Live brings an important benefit to the web: It makes the internet interactive, person-to-person, nose-to-nose. When something is happening live online, we can have conversations around it, we can share the same experience and discuss it, we can influence events. But it also makes the web perilous for businesses being talked about—unless they have the facility to listen to and join the conversation as it happens.

Mobs form in a flash


In this live connection machine, people of similar interests and goals—call them communities or call them mobs—can find each other, coalesce, organize, and act in an instant. Howard Rheingold dubbed them Smart Mobs in the title of his 2002 book. Rheingold chronicled the fall of Philippine president Joseph Estrada at the hands of a smart mob of tens of thousands who were gathered together in only an hour by SMS messages on phones that told them to “Go 2 EDSA,” an address in Manila, and to “Wear blck.”

* _SOURCE DATA_
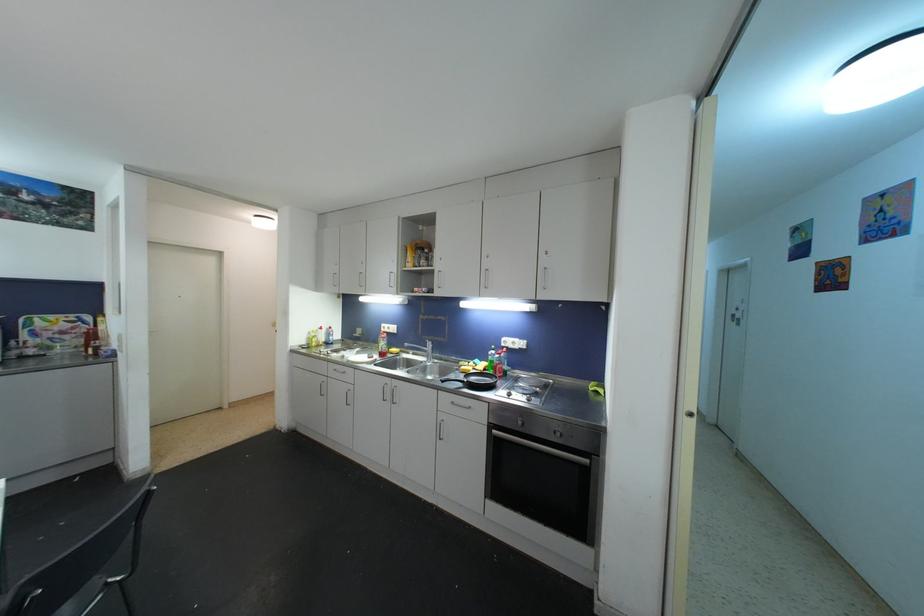
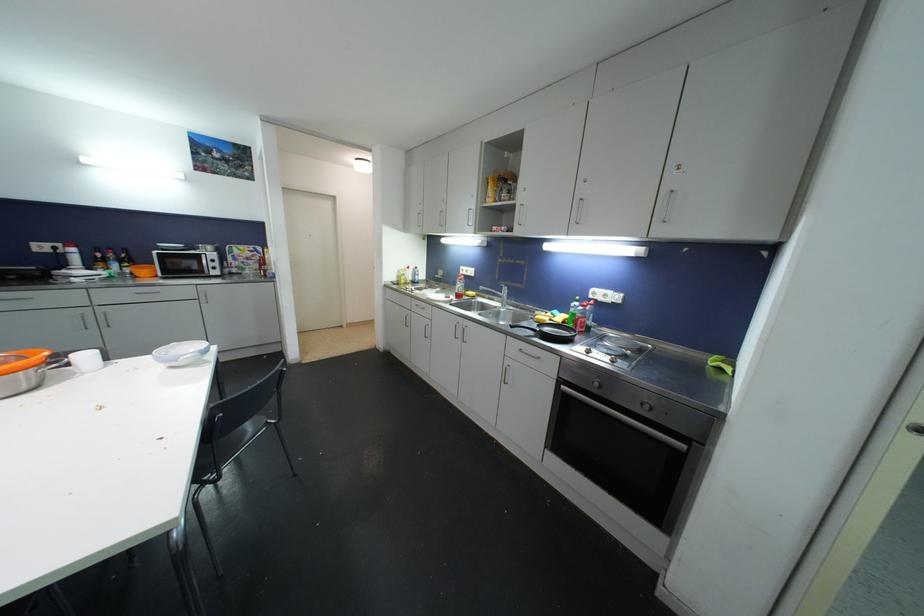
Where in the second image is the point corresponding to pixel 391 399 from the first image?

(463, 338)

* _PROBLEM SET_
(1) In the passage on live online interaction, what name did Howard Rheingold give these fast-forming groups in the title of his 2002 book?
(2) Reproduce the passage on live online interaction word for word, starting with "Live brings an" and going on through "as it happens.".
The material plays no part in the work here.

* _ANSWERS FOR THE TASKS_
(1) Smart Mobs.

(2)
Live brings an important benefit to the web: It makes the internet interactive, person-to-person, nose-to-nose. When something is happening live online, we can have conversations around it, we can share the same experience and discuss it, we can influence events. But it also makes the web perilous for businesses being talked about—unless they have the facility to listen to and join the conversation as it happens.